Jackson lawyers move top punch holes in accuser's mom's kidnap claim
8 minutes ago Entertainment - AFP
SANTA MARIA, United States (AFP) - In an explosive courtroom showdown, Michael Jackson's lawyers began trying expose the mother of his child sex accuser as a rapacious liar driven by financial greed.
Lead defense lawyer Thomas Mesereau began his cross-examining the 37-year-old woman in one of the most combative face-offs of the seven week old trial in a bid to shatter her credibility in the eyes of jurors.
After listening quietly for two days as the woman claimed she and her children were held prisoner by Jackson and his aides who allegedly told her they were being stalked by "killers," Mesereau finally turned his guns on the woman he blames for Jackson's legal woes.
"It's very tense," said legal analyst Jim Moret who is following Jackson's molestation trial in California. "The defense is trying to show that her (the mother's) grasp of reality is not our grasp of reality."
Jackson, 46, is accused of molesting a 13-year-old cancer survivor two years ago, plying him with alcohol and conspiring to hold him and his family against their will at his Neverland Ranch and a Los Angeles area hotel.
In a series of tense exchanges with the defiant witness, Mesereau suggested that her stories of kidnapping were a tissue of lies and that in fact she was living in the lap of luxury as Jackson's guest at Neverland.
"You didn't escape from Neverland at all, did you," Mesereau asked the woman provocatively. "Oh yes I did," responded the woman who Mesereau has said coached her children to lie in order to extort celebrities.
"How many times, in your mind, did you escape from that dungeon, Neverland?" Mesereau asked, getting the woman to admit that she had in fact left the ranch and then returned three times during her alleged captivity.
In a surprise revelation, she also conceded under the cross-examination that could make or break the conspiracy allegations against Jackson that her son -- the star's alleged child sex victim -- had once accused his own mother of abuse.
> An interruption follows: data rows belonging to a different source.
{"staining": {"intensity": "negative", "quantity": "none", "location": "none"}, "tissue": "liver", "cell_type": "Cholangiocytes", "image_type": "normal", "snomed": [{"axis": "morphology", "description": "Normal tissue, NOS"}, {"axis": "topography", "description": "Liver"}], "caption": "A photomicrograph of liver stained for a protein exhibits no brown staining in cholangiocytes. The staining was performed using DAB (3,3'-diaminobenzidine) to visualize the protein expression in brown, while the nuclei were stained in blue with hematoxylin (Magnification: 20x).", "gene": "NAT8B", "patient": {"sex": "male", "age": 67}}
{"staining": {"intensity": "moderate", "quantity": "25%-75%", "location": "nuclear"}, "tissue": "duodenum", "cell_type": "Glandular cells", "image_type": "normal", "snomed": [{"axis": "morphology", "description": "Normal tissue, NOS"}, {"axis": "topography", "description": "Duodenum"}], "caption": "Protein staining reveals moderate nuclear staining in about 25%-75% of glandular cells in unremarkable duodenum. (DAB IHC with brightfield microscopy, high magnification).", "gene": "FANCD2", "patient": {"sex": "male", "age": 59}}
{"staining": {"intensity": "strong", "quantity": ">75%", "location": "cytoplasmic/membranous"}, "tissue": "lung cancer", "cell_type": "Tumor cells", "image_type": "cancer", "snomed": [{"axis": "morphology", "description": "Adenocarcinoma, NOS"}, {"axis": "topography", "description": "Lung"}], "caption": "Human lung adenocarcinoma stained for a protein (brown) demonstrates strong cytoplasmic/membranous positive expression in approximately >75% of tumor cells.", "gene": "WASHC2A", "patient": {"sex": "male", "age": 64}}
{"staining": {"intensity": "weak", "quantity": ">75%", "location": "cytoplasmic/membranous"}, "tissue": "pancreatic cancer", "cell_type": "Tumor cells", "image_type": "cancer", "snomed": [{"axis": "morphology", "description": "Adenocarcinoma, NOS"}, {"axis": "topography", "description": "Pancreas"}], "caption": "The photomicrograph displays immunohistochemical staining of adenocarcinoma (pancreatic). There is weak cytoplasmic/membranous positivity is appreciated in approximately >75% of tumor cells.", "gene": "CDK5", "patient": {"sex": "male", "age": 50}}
The combative woman however gave as good as she got in her extremely testy sparring match against former boxer Mesereau.
She pointedly corrected him on details of his account of her earlier testimony and even turned directly to jurors on several occasions, telling them: "His statement is inaccurate."
The war of words came a day after the woman wrapped up a complex and frequently baffling account of how Jackson's aides allegedly used fear and intimidation to keep her family prisoner for three weeks in late February and early March 2003.
She told the panel she agreed to allow the entertainer's entourage to whisk her family off to Brazil, because she feared her loved ones would be killed if she refused to cooperate.
Asked why she signed passport applications for herself and her three children in early 2003 when she claimed she did not want to leave the United States, she said: "Because of my parents' life and (boyfriend's) life."
"Because they were going to be killed," she said.
Her testimony is crucial to the allegations of conspiracy against Jackson.
Prosecutors claim the panicked singer and his aides held the family against their will and plotted to whisk them overseas after the airing of a television documentary in which Jackson held his future accuser's hand and admitted that children shared his bed.
The woman said her family was later coerced into describing Jackson as a father figure in a "rebuttal video."
But, she said, Jackson's helpers told her she "had not done an adequate job on the video and we were going to have to proceed with leaving out of the country" because she refused to say that the star healed her son's cancer.
But Jackson's lawyers have pointed out that during her claimed captivity the woman was taken on shopping sprees paid for by the star as well as to a beauty salon for a leg wax and to an orthodontist.
They have said the accuser's family were "professional plaintiffs" who sought cash settlements in a quiver of legal actions and who had a history of bilking celebrities.
"I'm going to show you how the trap was set," Mesereau vowed in opening arguments.
Jackson has pleaded innocent to 10 charges that could see him jailed for up to 20 years if convicted.